- _PROBLEM STATEMENT_: Find every line in the data that contains the word "text". Return each of those lines.

- _DATA LISTING_:
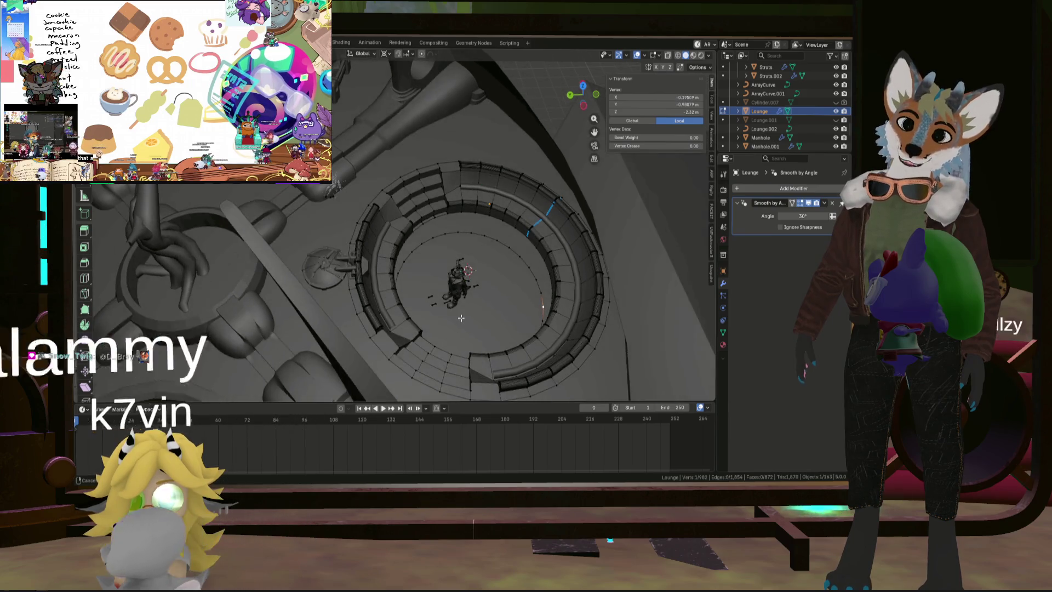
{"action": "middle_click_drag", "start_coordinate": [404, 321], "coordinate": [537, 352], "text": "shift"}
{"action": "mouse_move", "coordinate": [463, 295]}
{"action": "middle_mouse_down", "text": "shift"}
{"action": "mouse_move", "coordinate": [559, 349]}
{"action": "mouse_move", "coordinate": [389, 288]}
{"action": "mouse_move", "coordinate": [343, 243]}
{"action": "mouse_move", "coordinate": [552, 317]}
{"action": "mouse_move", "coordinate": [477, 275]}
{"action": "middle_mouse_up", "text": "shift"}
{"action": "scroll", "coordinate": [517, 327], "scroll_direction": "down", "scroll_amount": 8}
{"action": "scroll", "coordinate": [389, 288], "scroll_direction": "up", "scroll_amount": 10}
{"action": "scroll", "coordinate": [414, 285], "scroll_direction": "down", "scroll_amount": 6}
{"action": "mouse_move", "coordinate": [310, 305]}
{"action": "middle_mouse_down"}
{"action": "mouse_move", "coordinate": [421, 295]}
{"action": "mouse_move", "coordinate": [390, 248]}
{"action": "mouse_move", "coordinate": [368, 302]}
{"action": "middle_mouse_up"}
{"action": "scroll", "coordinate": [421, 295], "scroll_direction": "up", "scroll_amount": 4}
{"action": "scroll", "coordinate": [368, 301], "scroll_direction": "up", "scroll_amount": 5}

==

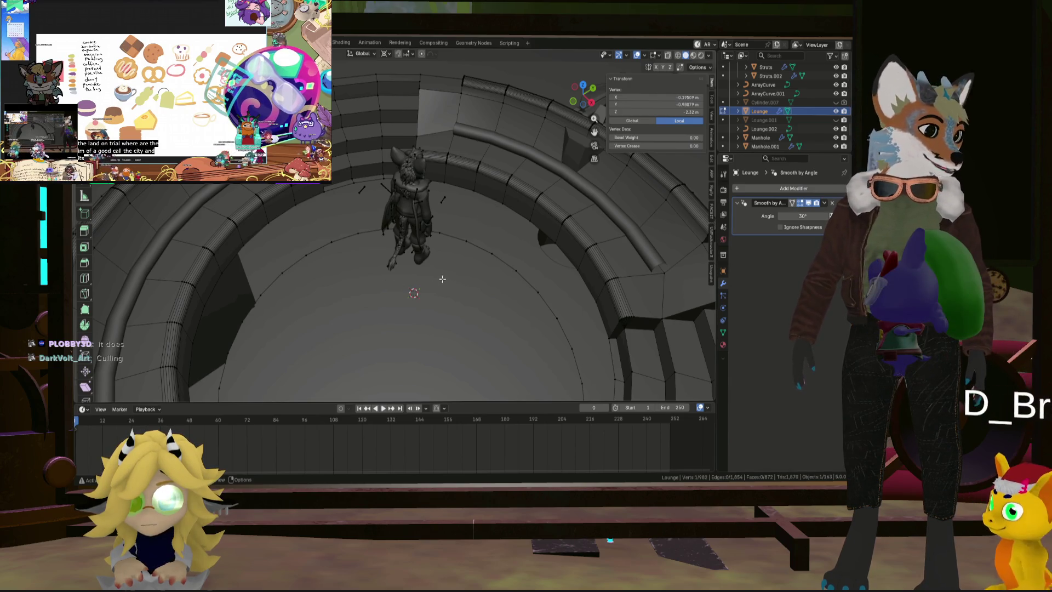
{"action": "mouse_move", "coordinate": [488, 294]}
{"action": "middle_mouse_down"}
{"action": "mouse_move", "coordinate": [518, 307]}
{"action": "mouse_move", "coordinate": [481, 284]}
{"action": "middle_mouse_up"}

- _TASK ANSWER_:
{"action": "middle_click_drag", "start_coordinate": [404, 321], "coordinate": [537, 352], "text": "shift"}
{"action": "middle_mouse_down", "text": "shift"}
{"action": "middle_mouse_up", "text": "shift"}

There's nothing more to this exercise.